<本居宣長批判> 本居宣長は「古事記伝」で、仏教を退け儒教を排し、中国の書物の理屈で日本の神代の人知を超えた不思議さを論じるな、と騒ぎ立て、天照大神が太陽の化身で(皇室は)その天孫である、と主張する。(本居氏はさらに)伊勢の大宮は日輪(太陽)でいらっしゃるので、日本はもちろん高麗、唐土、天竺などあらゆる国々がこの神を拝して感謝するべきなのに、外国人たちはそんな道理も知らないとはあさましいことだ、とも述べる。こういった本居氏の論理は牽強付会ばかりだ。・・・ああ神道を学んで博学と見える人も、なんでこんなに愚かなのだろう。・・・天照大神が日本を照らすのは疑いないにしても、どうして全世界を照らすと言うことができよう。(「第三巻 神代 一、二」より)
<西洋人の怖さ> 欧羅巴(ヨーロッパ)の国々は外国を奪って自分の属国にし、代官を置いてこれを治め、諸国通商の便とする・・・彼らの底意(下心)を知っておかなければいけない。恐ろしいことではないか。(第二巻 地理 廿)
<日本と西洋の比較> (1804年にわずか7、80人の従卒と、ペテルブルクから西回りコースで長崎に来て通商を求めた、ロシア人ニコライ・レザノフの「智術の逞しい」ことに触れた後)日本や中国の人は幼い時から字の勉強をするけれども一生かかっても全部知ることはできず、そのほかにも仏教、詩歌、茶の湯、謡曲、舞楽をはじめとして無用の稽古や諸芸諸術に日々を費やし、また自分の仕事の為に諸芸や諸行に努め、誠実に忠孝仁義を学ぶ、それほどしても身を修めることができない。まして、天文や地理などの事象の意味や道理の知識を得て通じることなどなおさらできない。・・・世界の諸国のおおよそのことも知らない。ただ自分の国の風俗や今の有様だけがいいのだと思い込み、天変地異や外国で大事が起きたら、どうしていいかわからず驚き怖れるだけで、漫然と日々を過ごしていくのは残念なことだ。西洋「欧羅巴」の人たちは、世界中を周り、天文(天空に起こるさまざまな現象)を解明し地理を調べ、世界全体の概要を把握し、忠孝仁義のことはもちろん、物の道理を極め知的判断力を高めることだけに没頭して、諸芸・諸術など無用なことに時間をかけることはせず、文字はたったの26字で、大文字、小文字、筆記体、数字など合わせて100字ばかりなので、10歳になるまでに全部習得して、その後は知識を深め物事を習うことに向かうので、知識・技術の幅広いことが理解できるだろう。(第二巻 地理 十九)なるほど、このような現実的で合理主義の考え方が、明治初めの前島密などの考えにつながったのか。

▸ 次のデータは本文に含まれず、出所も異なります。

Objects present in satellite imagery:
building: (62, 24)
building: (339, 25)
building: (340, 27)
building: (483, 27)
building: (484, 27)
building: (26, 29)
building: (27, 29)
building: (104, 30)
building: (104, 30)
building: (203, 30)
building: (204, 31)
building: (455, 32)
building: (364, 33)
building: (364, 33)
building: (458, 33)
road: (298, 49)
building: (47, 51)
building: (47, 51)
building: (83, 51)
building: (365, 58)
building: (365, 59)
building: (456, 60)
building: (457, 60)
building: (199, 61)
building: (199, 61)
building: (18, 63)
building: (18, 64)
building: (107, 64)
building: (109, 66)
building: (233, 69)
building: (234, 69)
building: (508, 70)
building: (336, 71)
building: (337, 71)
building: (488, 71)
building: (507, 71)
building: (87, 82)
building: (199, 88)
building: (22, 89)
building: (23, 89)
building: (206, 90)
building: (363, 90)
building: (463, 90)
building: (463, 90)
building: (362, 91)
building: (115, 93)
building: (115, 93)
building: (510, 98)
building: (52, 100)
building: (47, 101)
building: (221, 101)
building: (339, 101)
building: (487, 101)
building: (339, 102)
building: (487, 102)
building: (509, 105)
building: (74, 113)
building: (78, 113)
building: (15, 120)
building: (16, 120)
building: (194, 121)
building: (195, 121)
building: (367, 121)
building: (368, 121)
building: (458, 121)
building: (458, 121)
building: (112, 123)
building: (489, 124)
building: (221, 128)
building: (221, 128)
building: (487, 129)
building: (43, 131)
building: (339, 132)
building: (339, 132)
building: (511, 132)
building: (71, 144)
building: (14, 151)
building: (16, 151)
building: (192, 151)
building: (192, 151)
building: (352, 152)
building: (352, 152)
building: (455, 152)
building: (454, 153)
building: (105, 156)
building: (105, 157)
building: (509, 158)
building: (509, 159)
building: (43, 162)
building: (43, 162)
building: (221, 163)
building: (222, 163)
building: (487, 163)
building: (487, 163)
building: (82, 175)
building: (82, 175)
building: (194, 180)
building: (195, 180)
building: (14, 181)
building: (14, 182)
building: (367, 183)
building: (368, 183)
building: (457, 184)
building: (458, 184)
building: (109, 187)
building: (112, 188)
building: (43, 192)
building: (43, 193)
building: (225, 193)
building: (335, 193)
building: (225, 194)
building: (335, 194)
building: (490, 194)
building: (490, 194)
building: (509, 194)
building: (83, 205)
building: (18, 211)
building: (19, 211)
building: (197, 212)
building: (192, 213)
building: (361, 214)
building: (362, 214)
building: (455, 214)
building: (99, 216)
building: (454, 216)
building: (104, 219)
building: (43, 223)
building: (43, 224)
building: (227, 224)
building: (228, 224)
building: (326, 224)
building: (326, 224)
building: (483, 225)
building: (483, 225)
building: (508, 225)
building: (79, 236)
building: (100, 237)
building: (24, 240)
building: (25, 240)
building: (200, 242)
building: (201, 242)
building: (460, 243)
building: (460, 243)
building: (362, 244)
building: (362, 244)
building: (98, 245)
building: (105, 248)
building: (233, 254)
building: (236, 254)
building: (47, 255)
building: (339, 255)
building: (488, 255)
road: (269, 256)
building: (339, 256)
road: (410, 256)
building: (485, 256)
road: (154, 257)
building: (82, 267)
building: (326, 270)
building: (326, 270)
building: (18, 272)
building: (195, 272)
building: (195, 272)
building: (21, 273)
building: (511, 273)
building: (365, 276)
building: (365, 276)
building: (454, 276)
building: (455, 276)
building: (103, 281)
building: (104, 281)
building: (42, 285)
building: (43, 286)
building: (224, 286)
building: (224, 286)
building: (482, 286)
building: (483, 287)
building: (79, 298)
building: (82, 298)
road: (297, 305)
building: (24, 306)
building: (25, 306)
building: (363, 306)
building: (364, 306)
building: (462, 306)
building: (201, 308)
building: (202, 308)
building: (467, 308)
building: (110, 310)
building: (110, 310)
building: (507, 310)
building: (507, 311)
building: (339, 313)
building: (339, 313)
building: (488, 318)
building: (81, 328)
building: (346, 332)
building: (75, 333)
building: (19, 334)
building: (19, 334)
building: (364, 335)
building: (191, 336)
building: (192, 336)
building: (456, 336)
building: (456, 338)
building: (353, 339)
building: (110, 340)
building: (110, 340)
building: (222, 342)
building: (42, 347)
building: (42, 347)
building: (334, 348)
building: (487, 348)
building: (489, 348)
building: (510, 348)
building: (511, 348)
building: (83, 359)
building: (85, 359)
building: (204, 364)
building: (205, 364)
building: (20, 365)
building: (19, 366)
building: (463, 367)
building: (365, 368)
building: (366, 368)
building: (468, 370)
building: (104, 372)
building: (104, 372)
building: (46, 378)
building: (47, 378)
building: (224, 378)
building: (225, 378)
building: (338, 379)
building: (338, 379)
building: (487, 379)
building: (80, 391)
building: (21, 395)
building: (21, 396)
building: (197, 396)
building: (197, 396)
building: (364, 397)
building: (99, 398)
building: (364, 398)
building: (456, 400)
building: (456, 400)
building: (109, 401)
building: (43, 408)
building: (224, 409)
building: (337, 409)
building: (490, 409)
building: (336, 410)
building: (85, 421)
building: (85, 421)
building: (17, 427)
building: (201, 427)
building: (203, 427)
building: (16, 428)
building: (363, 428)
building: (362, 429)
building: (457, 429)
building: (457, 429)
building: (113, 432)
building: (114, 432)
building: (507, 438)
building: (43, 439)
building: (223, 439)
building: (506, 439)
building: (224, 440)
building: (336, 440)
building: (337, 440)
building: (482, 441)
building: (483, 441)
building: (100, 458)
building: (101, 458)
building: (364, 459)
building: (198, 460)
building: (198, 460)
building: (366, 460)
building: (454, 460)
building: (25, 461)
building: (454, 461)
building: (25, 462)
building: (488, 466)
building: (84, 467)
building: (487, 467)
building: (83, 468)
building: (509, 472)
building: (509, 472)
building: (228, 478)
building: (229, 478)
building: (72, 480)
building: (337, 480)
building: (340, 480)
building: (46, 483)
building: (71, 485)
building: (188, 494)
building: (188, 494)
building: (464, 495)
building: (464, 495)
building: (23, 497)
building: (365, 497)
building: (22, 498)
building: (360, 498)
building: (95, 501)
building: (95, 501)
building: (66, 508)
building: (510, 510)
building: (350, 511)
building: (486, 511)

さし米というのは米を吟味するときに、俵へさしというものを差し入れて、俵の中の米を見ることである。さしというのは、竹の筒で作ったもので、先端をそいで俵へ入りやすいように作って、俵へ差し入れるものである。このさしを俵へさすと、竹の筒の中へ米が入るから、右に述べたさしを抜いて手に米を受けて見るのである。(稽古談、現代語訳、p.374)蟠桃が仙台藩に願い出たのは、一俵につき一合の減り米をください、ということだった。この部分青陵の説明では次のようになっている。

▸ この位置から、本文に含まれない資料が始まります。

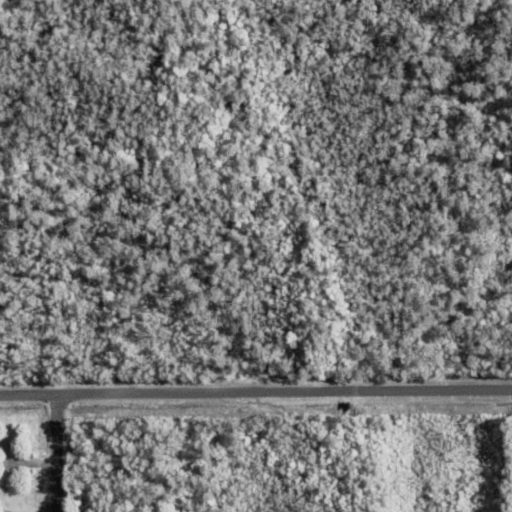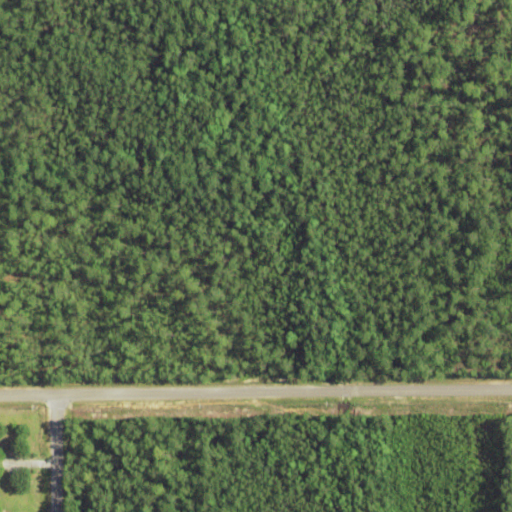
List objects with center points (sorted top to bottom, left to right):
road: (256, 392)
road: (49, 453)
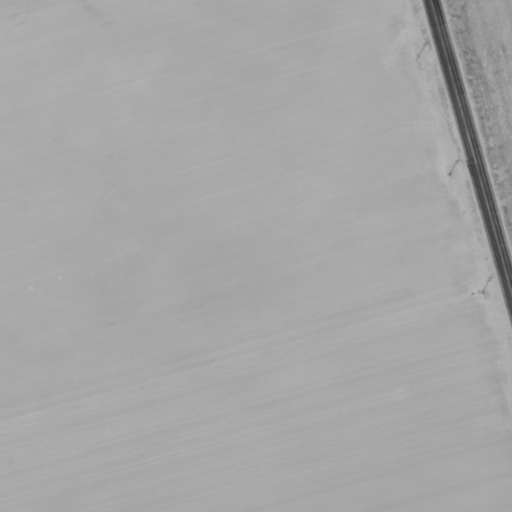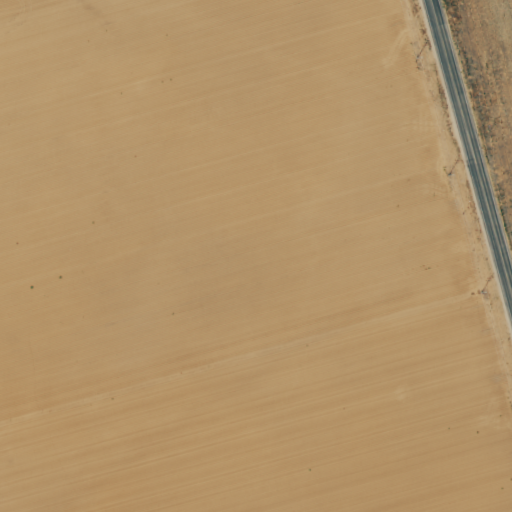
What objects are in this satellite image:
road: (470, 152)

さて米がこぼれるのは、さし米をするからである。だから、さし米というのは、いっこうに米が減らないようにはならないものだ。ところで升小の願いは、一俵につき一合のさし米ということである。一俵の米を三ヵ所でさしてみるから、一合の減り米が出る、これをさし米というのである。この一俵につき一合の減り米を升平に下さるように願ったのである。(稽古談、現代語訳、p.375)ここで「升小」は蟠桃、「升平」というのは升屋主人平右衛門のことだ。どうもはっきりしないのだが、「さし米」というのは、吟味の為に竹を差し入れることのはずなのに、ここでの書き方ではさし米によってこぼれ落ちる「減り米」を「さし米」と呼んでいる。多分、こういうことではないだろうか。「一俵の米を仙台、銚子、江戸の三ヵ所で吟味します、その時にこぼれ落ちる米(減り米)をおよそ米一俵につき一合として、私どもにいただけないでしょうか、吟味にかかるもろもろの費用に充当したいと思うのですが」と。